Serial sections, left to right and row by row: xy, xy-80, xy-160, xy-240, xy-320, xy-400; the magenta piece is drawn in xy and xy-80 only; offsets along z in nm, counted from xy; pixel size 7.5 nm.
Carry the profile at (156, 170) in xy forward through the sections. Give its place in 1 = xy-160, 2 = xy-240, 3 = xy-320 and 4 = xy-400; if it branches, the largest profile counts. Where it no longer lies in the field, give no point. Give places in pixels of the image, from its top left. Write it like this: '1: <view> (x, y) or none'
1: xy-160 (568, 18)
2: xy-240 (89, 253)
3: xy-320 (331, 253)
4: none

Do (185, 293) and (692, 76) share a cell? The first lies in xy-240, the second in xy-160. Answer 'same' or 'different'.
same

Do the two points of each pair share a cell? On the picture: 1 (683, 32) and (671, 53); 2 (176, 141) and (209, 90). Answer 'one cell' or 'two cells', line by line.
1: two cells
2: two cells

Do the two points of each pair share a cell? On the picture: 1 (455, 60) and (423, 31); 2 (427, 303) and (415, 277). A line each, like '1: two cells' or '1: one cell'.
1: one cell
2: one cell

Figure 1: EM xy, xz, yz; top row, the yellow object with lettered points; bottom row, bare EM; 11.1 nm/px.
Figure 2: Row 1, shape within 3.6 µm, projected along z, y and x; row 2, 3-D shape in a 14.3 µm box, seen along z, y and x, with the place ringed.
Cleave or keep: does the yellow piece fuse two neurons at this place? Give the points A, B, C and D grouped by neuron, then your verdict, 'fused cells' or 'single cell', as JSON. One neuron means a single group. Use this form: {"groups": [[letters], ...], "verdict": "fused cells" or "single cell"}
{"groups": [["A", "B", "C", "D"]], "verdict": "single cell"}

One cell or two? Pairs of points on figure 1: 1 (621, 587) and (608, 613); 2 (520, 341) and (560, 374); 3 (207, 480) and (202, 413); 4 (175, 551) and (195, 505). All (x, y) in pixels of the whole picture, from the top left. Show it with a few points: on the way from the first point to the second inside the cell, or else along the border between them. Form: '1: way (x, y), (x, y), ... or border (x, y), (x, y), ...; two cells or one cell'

----------------------------------------

### EXERCISE PROMPT
Report how many lines in the data include the word "along". Nothing else is needed.

### RESULT OF THIS EXERCISE
3